| YOUR TASK |
Your copy of the entries below should hold exactly the lines from the one containing "[507,718,527,737] R) -> [636,543,649,558] $)" to the one containing "[207,303,371,322] <bbr>,<hr>,<script> ->", inclusive, and no pictures.

════════

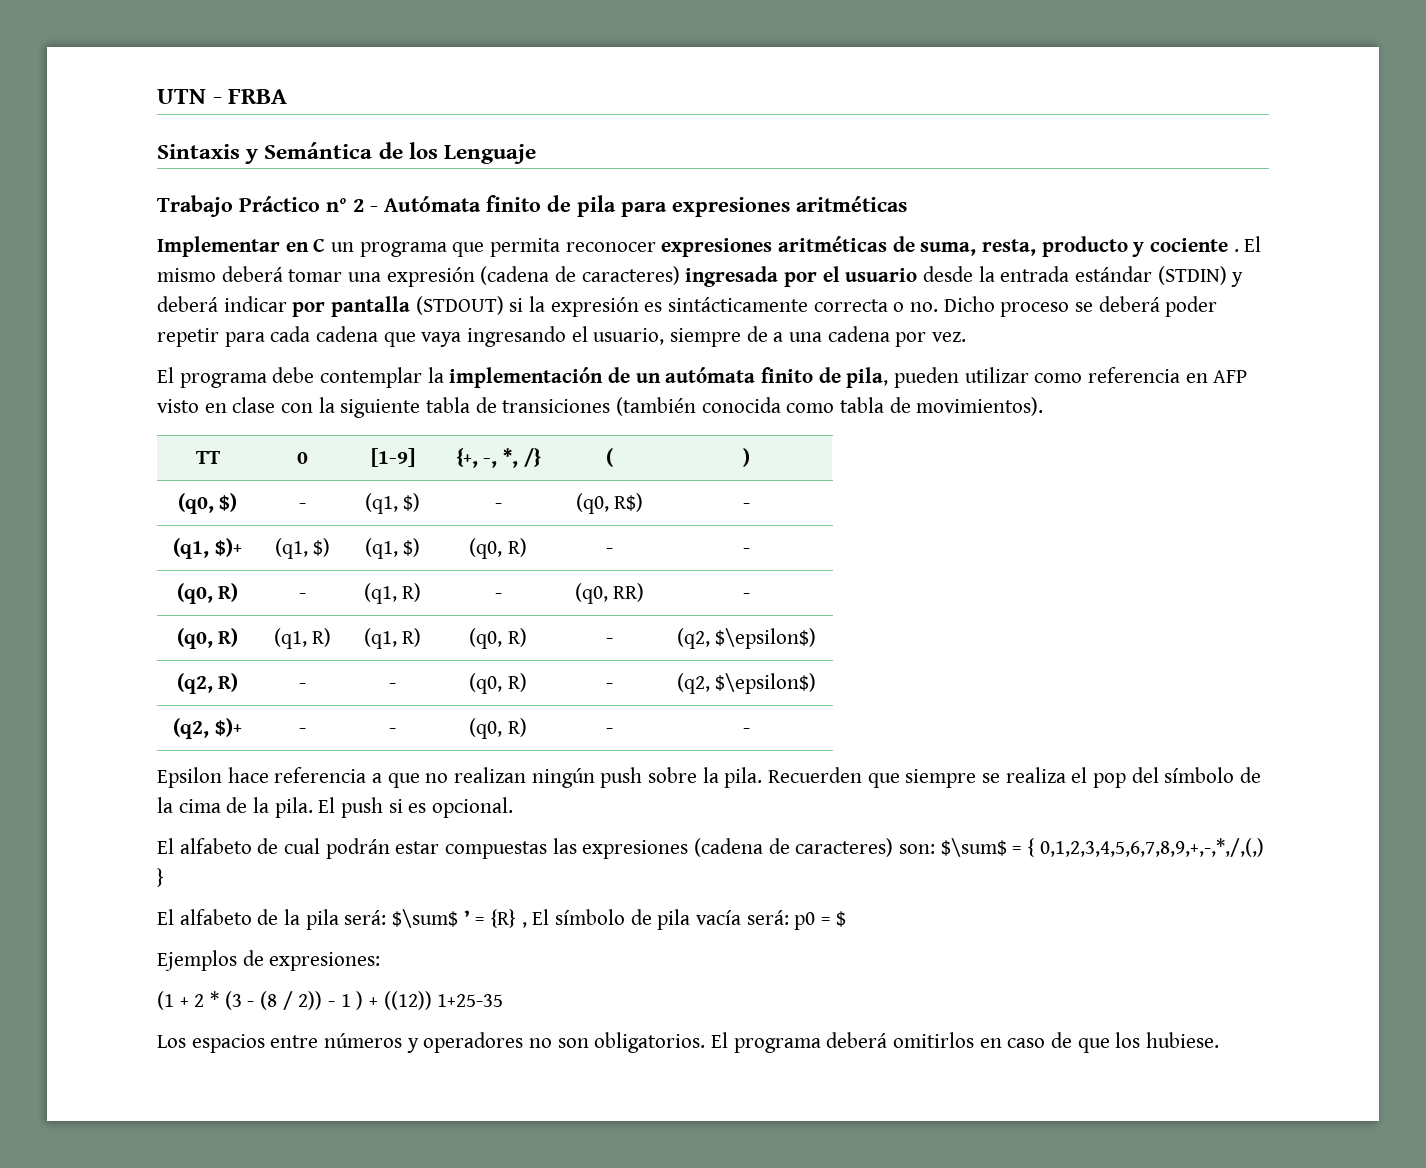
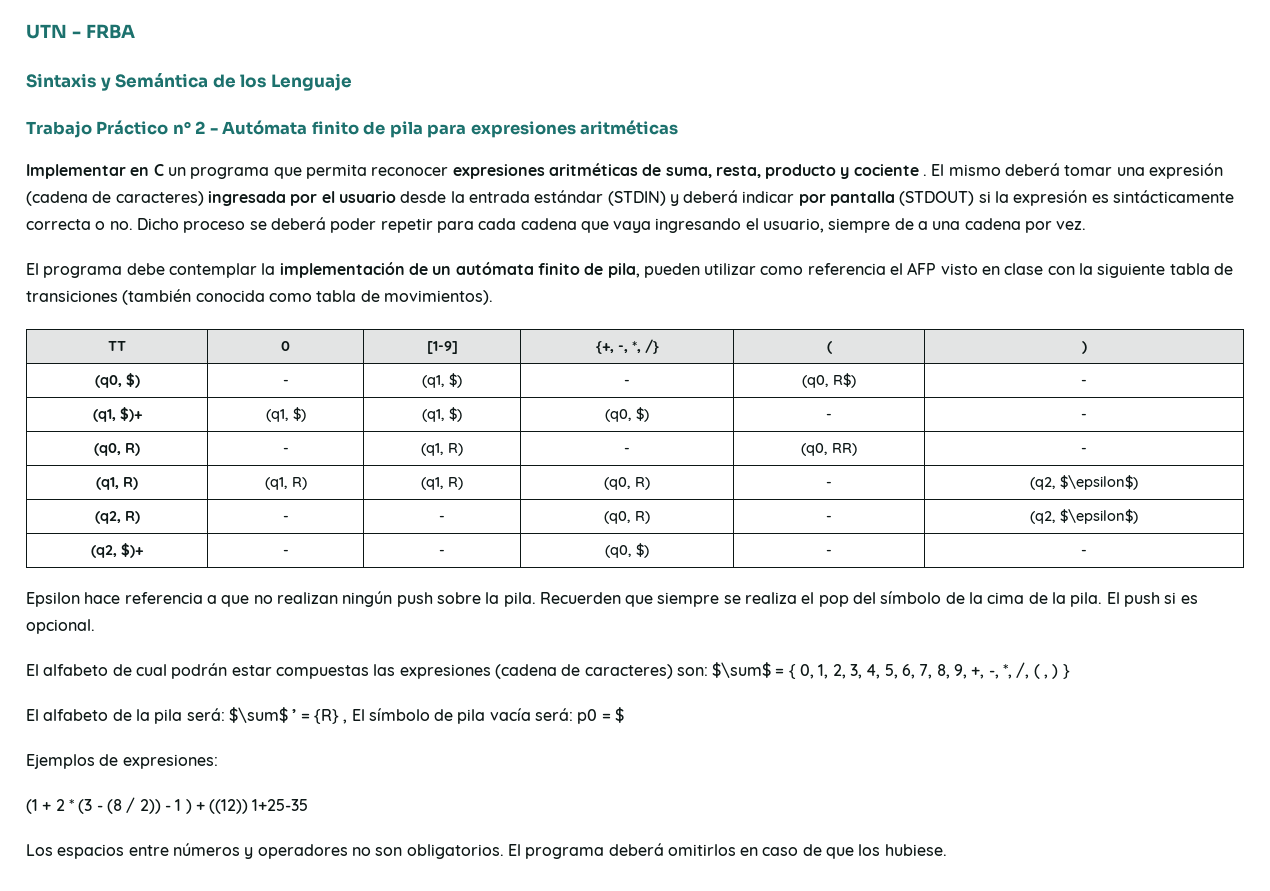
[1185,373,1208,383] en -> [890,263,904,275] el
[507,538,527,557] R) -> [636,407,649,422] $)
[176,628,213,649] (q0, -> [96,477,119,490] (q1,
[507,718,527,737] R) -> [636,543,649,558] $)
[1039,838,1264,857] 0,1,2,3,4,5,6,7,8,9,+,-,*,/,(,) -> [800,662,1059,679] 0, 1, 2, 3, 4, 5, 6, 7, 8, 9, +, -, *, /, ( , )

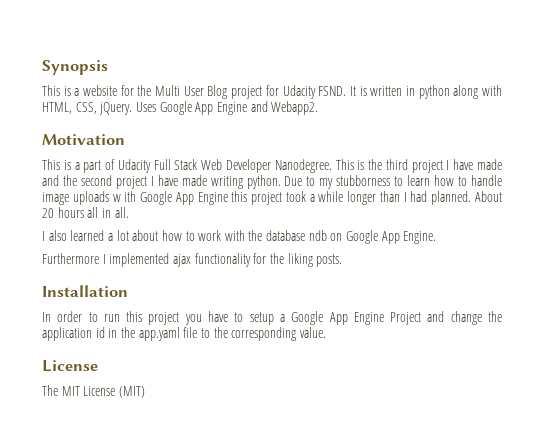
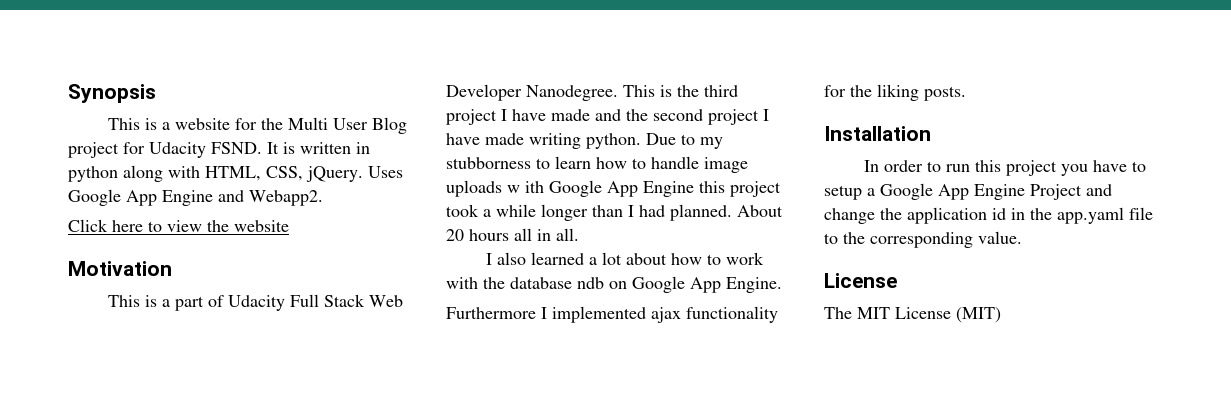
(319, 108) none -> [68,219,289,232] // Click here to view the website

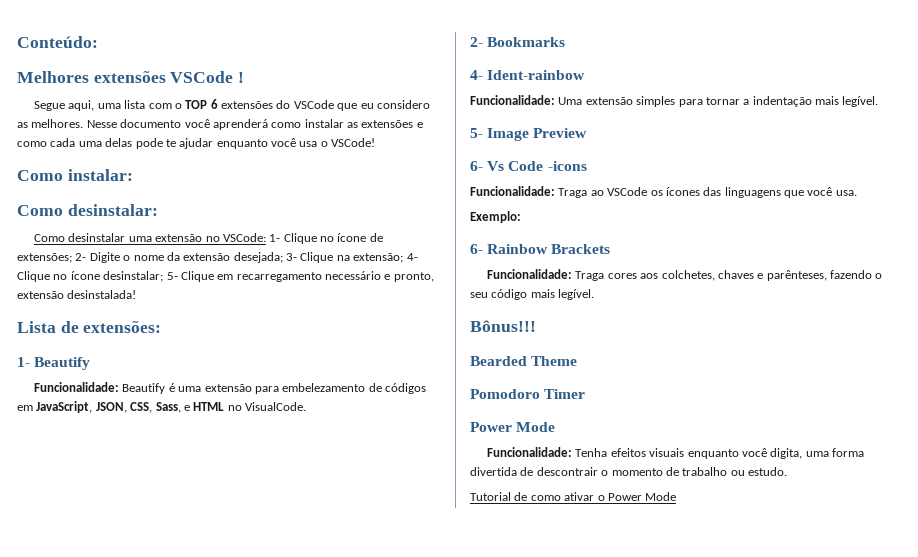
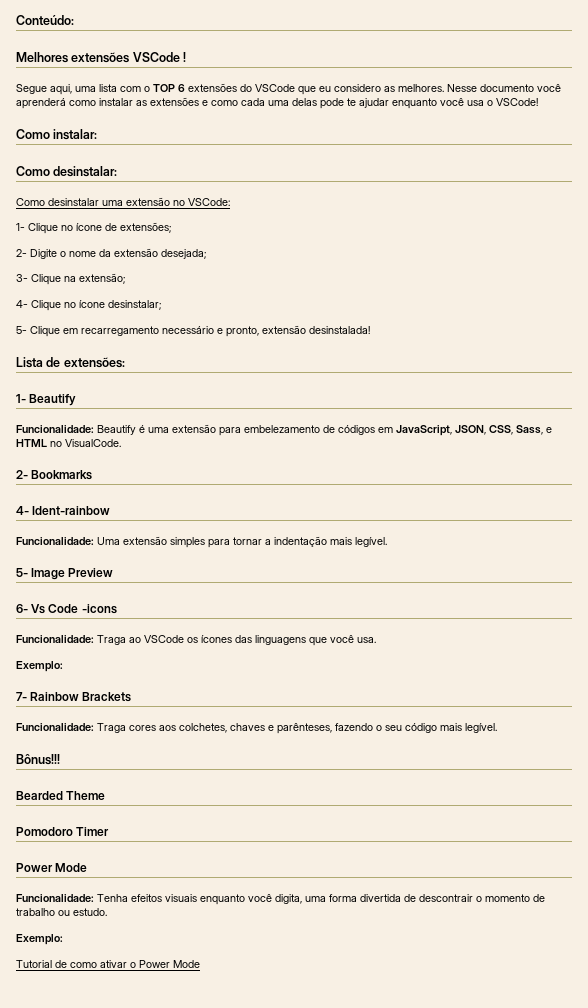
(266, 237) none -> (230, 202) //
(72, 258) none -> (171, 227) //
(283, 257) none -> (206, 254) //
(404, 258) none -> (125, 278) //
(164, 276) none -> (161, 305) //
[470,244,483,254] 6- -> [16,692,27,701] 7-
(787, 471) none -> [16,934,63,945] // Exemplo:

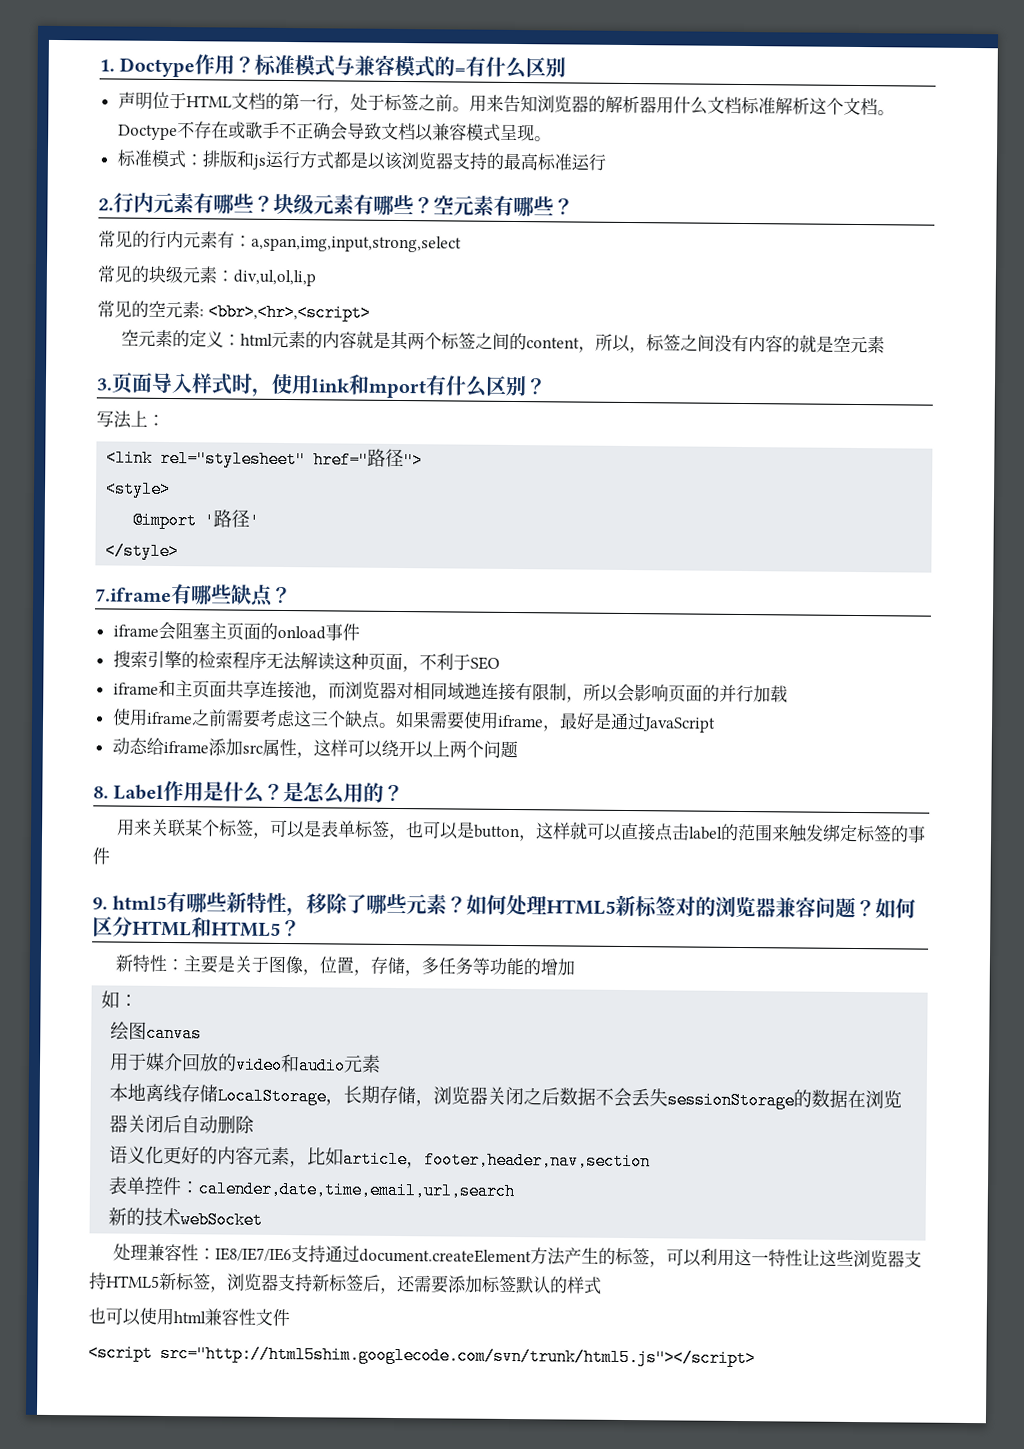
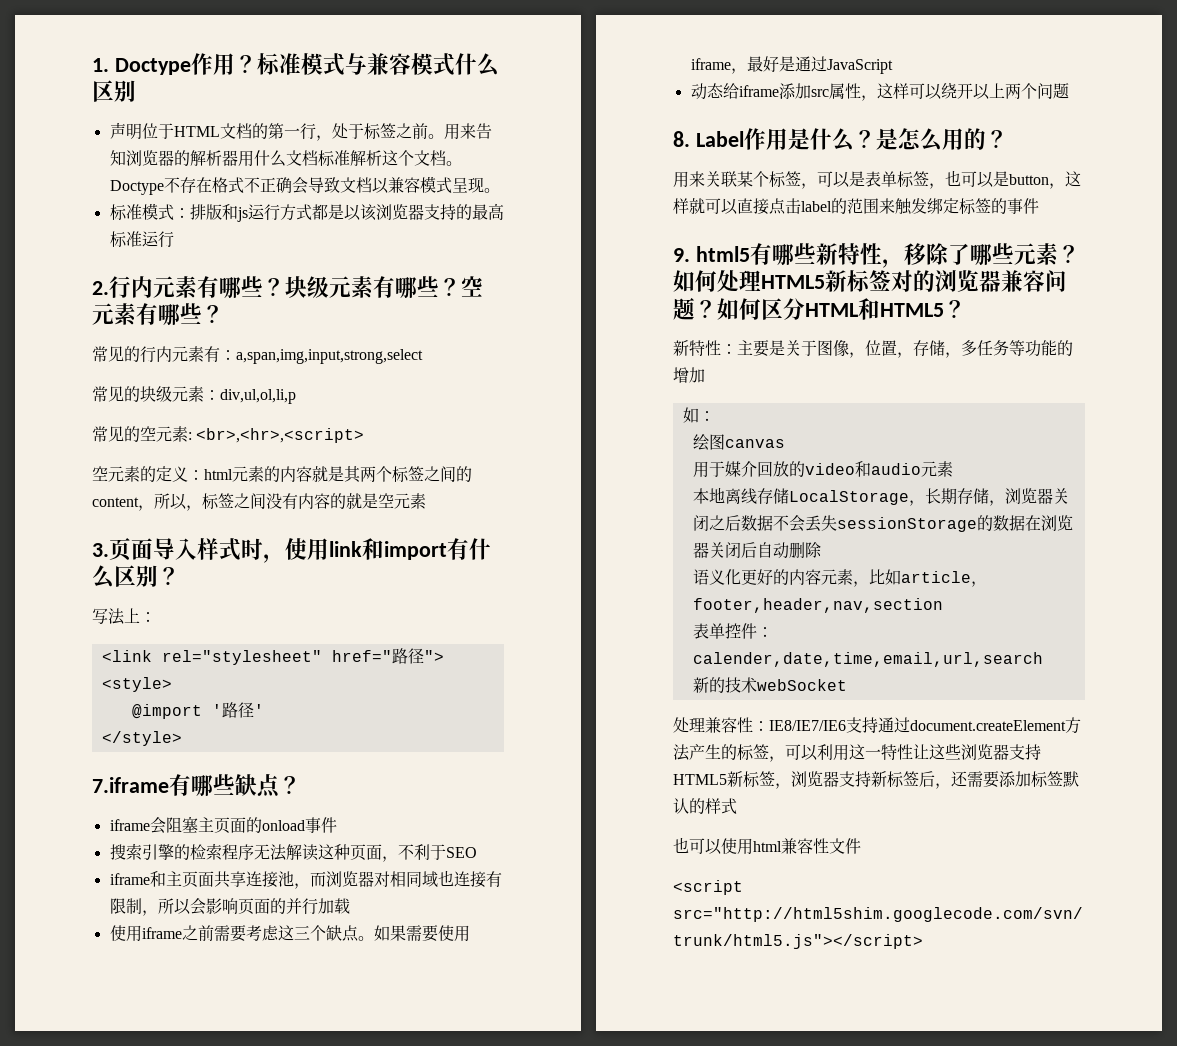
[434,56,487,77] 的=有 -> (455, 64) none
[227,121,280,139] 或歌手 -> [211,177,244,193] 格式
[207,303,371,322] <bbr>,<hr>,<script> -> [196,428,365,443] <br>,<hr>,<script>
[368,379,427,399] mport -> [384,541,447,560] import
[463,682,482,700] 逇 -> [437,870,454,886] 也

════════

| THE ANSWER |
[507,718,527,737] R) -> [636,543,649,558] $)
[1039,838,1264,857] 0,1,2,3,4,5,6,7,8,9,+,-,*,/,(,) -> [800,662,1059,679] 0, 1, 2, 3, 4, 5, 6, 7, 8, 9, +, -, *, /, ( , )

(319, 108) none -> [68,219,289,232] // Click here to view the website

(266, 237) none -> (230, 202) //
(72, 258) none -> (171, 227) //
(283, 257) none -> (206, 254) //
(404, 258) none -> (125, 278) //
(164, 276) none -> (161, 305) //
[470,244,483,254] 6- -> [16,692,27,701] 7-
(787, 471) none -> [16,934,63,945] // Exemplo:

[434,56,487,77] 的=有 -> (455, 64) none
[227,121,280,139] 或歌手 -> [211,177,244,193] 格式
[207,303,371,322] <bbr>,<hr>,<script> -> [196,428,365,443] <br>,<hr>,<script>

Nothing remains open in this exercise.